Finding the Light Behind the Silver Lining

Recently my wife and I found out that our little bun in the oven is a girl. That makes for a whopping three girls and one miserably outnumbered boy. Thankfully my son is the oldest and, as such, he will be a very strong young man who must carry great responsibility on his shoulders in regards to helping daddy care for and protect his sisters.

When we first heard the news that we were having a girl via a piece of paper sealed in an envelope after an ultrasound scan from a friend, we were disheartened. We had been praying for a boy. We were not rejecting our baby, but disappointed that things didn’t turn out how we wanted.

It’s very easy in life to become disheartened when things do not go our way. Believe me! I am thirty-one years old and my wife says occasionally I still act like a spoiled four year old when I really wanted something my way, but didn’t get it.

It took a couple of days before we were able to get over ourselves and accept the gift given as crafted by our God. In truth, acceptance of God’s Graces and the crosses we bear is essential in the Christian life. How we carry ourselves in those instances indicates how mature we are in the Spiritual Life.

Knowing that I became disappointed when given a gift that I wanted a little different, I am reminded of how far I am from Christ and how capable I am in turning away from God’s Will.

It wasn’t until days had gone by and when I was snuggling my baby girl KenleyAnn that I finally thanked God from my heart for gifting me with another beautiful baby girl. A little tear formed in my eye as I reflected fondly on my joys to come rearing three daughters to be disciples of Christ. As much as I adore my wife and prize her for the good she brings to our Union as a woman, I realized, too, that my daughters will also be that good for me until the day God joins them to another man that He has crafted specifically for them.

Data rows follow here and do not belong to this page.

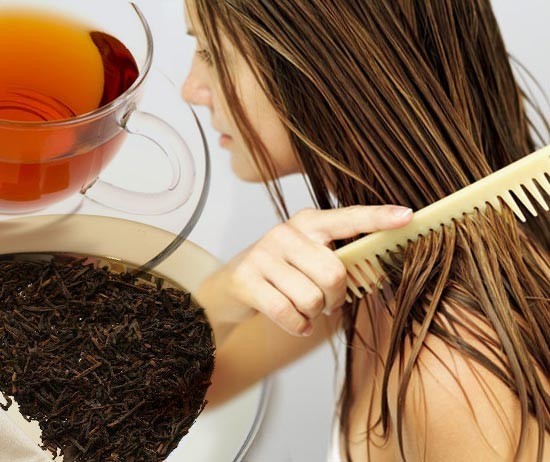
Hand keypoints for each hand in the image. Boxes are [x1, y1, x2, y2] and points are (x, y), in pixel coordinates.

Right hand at [195, 205, 412, 340]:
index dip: (378, 218)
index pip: (347, 218)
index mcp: (307, 222)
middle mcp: (285, 232)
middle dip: (336, 298)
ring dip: (314, 313)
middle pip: (333, 273)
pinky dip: (298, 326)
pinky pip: (289, 314)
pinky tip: (295, 321)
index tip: (408, 216)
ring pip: (312, 298)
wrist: (228, 287)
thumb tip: (375, 272)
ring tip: (304, 308)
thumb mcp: (306, 257)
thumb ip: (336, 258)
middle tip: (329, 302)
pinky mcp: (247, 279)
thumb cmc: (279, 273)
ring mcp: (263, 255)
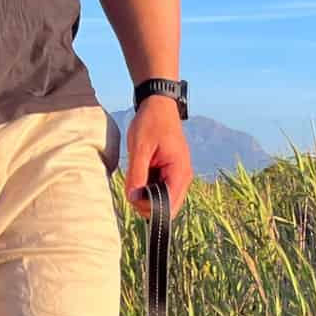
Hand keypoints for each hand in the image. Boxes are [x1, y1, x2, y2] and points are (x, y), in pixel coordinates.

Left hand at [125, 96, 191, 217]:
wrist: (158, 105)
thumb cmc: (151, 122)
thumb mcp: (140, 147)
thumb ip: (137, 175)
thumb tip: (133, 198)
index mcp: (179, 172)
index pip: (168, 206)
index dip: (150, 208)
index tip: (133, 194)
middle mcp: (183, 179)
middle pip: (167, 210)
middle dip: (147, 205)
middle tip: (132, 186)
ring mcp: (179, 178)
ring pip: (163, 203)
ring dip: (147, 197)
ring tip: (137, 177)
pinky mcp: (173, 176)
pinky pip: (161, 193)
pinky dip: (149, 190)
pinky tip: (142, 175)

Although I know I commit no sin in my albeit childishness of disappointment, I am aware that I failed to choose to see the good in my gift of Skylar. (That is her name – Skylar.) It is a slippery slope when we allow ourselves to wallow in immaturity, fighting against the Will of God.

Far better is it to trust in the only person who knows what is truly Good for you…the God of the Universe, whose greatness is beyond measure but has Loved you so deeply that you would be called by name, sacrificially rendered blameless for your sins, delicately formed by His hand’s in the womb, and by Him graced with the choice to live a life of Joy and Peace only found when we pick up our yoke, joining ourselves to Him on the Cross.

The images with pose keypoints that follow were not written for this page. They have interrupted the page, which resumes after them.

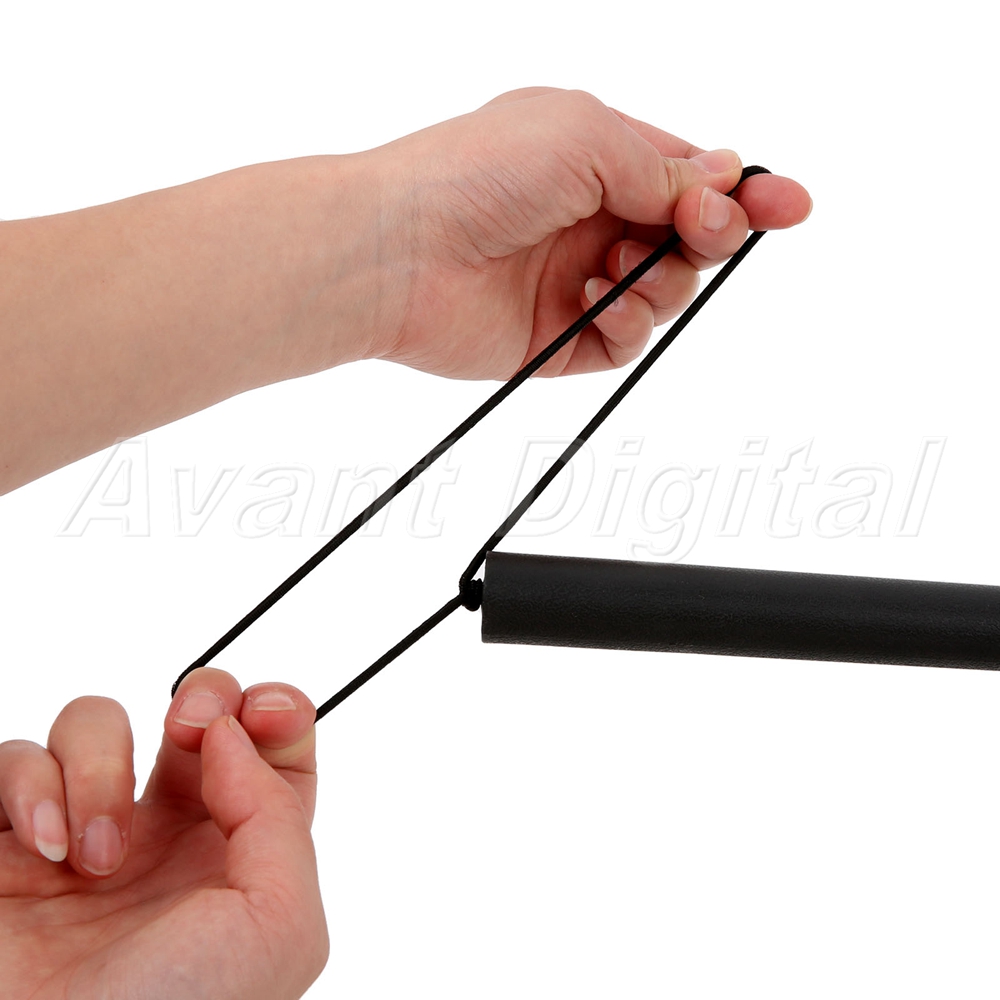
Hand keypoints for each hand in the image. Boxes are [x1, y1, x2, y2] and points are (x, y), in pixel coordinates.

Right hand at [0, 669, 327, 999]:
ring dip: (100, 769)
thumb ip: (279, 816)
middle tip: (193, 727)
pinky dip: (29, 786)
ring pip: (97, 723)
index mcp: (234, 857)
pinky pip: (11, 758)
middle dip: (205, 696)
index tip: (268, 711)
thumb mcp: (279, 928)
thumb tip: (233, 736)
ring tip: (97, 859)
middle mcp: (162, 840)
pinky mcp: (2, 845)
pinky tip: (43, 850)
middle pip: (197, 715)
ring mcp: (78, 837)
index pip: (273, 753)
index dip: (278, 712)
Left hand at [359, 87, 810, 378]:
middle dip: (707, 236)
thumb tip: (720, 181)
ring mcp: (575, 280)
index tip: (791, 206)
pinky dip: (625, 323)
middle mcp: (590, 219)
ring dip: (660, 281)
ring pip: (664, 293)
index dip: (742, 194)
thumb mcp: (586, 139)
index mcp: (596, 157)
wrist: (397, 251)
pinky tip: (593, 301)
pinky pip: (624, 342)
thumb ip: (661, 168)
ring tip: (617, 267)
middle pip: (687, 239)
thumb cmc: (474, 174)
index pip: (689, 177)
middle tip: (698, 233)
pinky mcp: (558, 337)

“For I know well the plans I have in mind for you—oracle of the LORD —plans for your welfare and not for woe, so as to give you a future of hope.

When you look for me, you will find me. Yes, when you seek me with all your heart, I will let you find me—oracle of the LORD —and I will change your lot; I will gather you together from all the nations and all the places to which I have banished you—oracle of the LORD —and bring you back to the place from which I have exiled you.”